***** Texto base *****
O Núcleo consultou a avaliação de especialistas e pesquisadores de organizações da sociedade civil.
Em seu artigo 5º, a resolução do TSE prevê que:
"Havendo descumprimento reiterado de determinações baseadas nesta Resolução, o Presidente do Tribunal Superior Eleitoral poderá determinar a suspensão do acesso aos serviços da plataforma implicada, em número de horas proporcional à gravidade da infração, observado o limite máximo de vinte e quatro horas".
Esse prazo de 24 horas poderá ser duplicado a cada descumprimento subsequente. Não fica claro no texto o que configura descumprimento reiterado e nem o que significa "proporcional".
Na prática, isso significa que poderia haver um bloqueio ao acesso à plataforma em território nacional, como o que quase ocorreu com o Telegram em mar.2022 após seguidos descumprimentos de decisões judiciais.
Uma interpretação possível é que resolução seja um instrumento de pressão que o TSE encontrou para forçar uma ação mais célere e efetiva das plataformas.
É importante lembrar que até então o único compromisso entre o tribunal e as plataformas se dava no âmbito dos memorandos de entendimento, que, embora estabeleçam ações a serem implementadas, não preveem punições caso não sejam.
Precedente vs salvaguardas
Mas a resolução traz implicações e cria precedentes para temas importantes como liberdade de expressão.
"São riscos à liberdade de expressão e ao debate público, porque não é a remoção de um conteúdo ou do conteúdo ilegal. Ou você remove uma conta e impede que ela fale ou você derruba uma aplicação inteira, que tem diversos outros usos, que não só usos políticos, eleitorais", disse Heloisa Massaro, diretora do InternetLab. "Vai depender um pouco da interpretação do tribunal".
Especialistas apontam que o tribunal colocou salvaguardas importantes na resolução, com potencial de frear, ao menos um pouco, a possibilidade de abusos.
A remoção de conteúdos idênticos – que acontecerá de forma mais célere – ainda demanda uma ordem do tribunal. Ou seja, não é responsabilidade das plataformas identificar e remover esses conteúdos por conta própria, explicou Massaro.
Outra limitação está no artigo 1º, que limita o escopo da resolução à desinformação que atente contra a integridade do processo eleitoral, o que deixaria de fora ataques contra a honra de candidatos, avaliou Carlos Affonso de Souza, diretor do ITS Rio, em fio no Twitter.
***** Linhas fornecidas *****
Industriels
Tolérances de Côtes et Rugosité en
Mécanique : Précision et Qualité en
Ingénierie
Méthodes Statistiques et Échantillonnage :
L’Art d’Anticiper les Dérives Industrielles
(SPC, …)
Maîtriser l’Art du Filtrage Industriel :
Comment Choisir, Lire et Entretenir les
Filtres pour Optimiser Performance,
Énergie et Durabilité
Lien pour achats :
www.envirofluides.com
*****
_O que fazer_
**1)** No texto sobre a resolução do TSE, qual é o limite máximo de horas para a suspensão do acesso a uma plataforma?
**2)** Resuma em duas frases o texto sobre a resolução do TSE.
**3)** Dê seguimento ao texto sobre a resolução do TSE, começando logo depois da última frase.

_Respostas_
**1)** Vinte e quatro horas.

**2)** A resolução do TSE permite que o presidente do tribunal suspenda por até 24 horas o acesso a uma plataforma que descumpra de forma reiterada as suas determinações, e esse prazo pode ser duplicado a cada novo descumprimento. Especialistas veem riscos à liberdade de expressão, mas apontam salvaguardas, como a exigência de ordem do tribunal para remover conteúdos idênticos e o escopo limitado à desinformação contra a integridade do processo eleitoral.

**3)**
ESCALADA
Com a resolução aprovada nesta quinta-feira, a tendência é de uma nova escalada nas tensões entre a Justiça Eleitoral e aliados e apoiadores do presidente Jair Bolsonaro, os quais consideram a corte uma antagonista.
A resolução amplia os poderes do TSE e a concede autonomia para atuar junto às redes sociais sem necessidade de provocação por partido ou candidato - atuando fora do que seria o escopo usual da Justiça Eleitoral.
Isso pode alimentar narrativas bolsonaristas que se desenham desde o início do período eleitoral – ainda mais notadamente nesta última semana – de que o TSE estaria censurando vozes da direita.
"A narrativa já é de censura e é muito difícil de se contra-argumentar, porque isso exige que você explique todo o aspecto jurídico envolvido na discussão sobre censura e liberdade de expressão para convencer a outra pessoa de que não se trata de censura, e sim de uma ação legítima do TSE", disse João Victor Archegas, advogado e pesquisador do ITS-Rio.
Por outro lado, a inação também não parece ser uma alternativa viável para o TSE.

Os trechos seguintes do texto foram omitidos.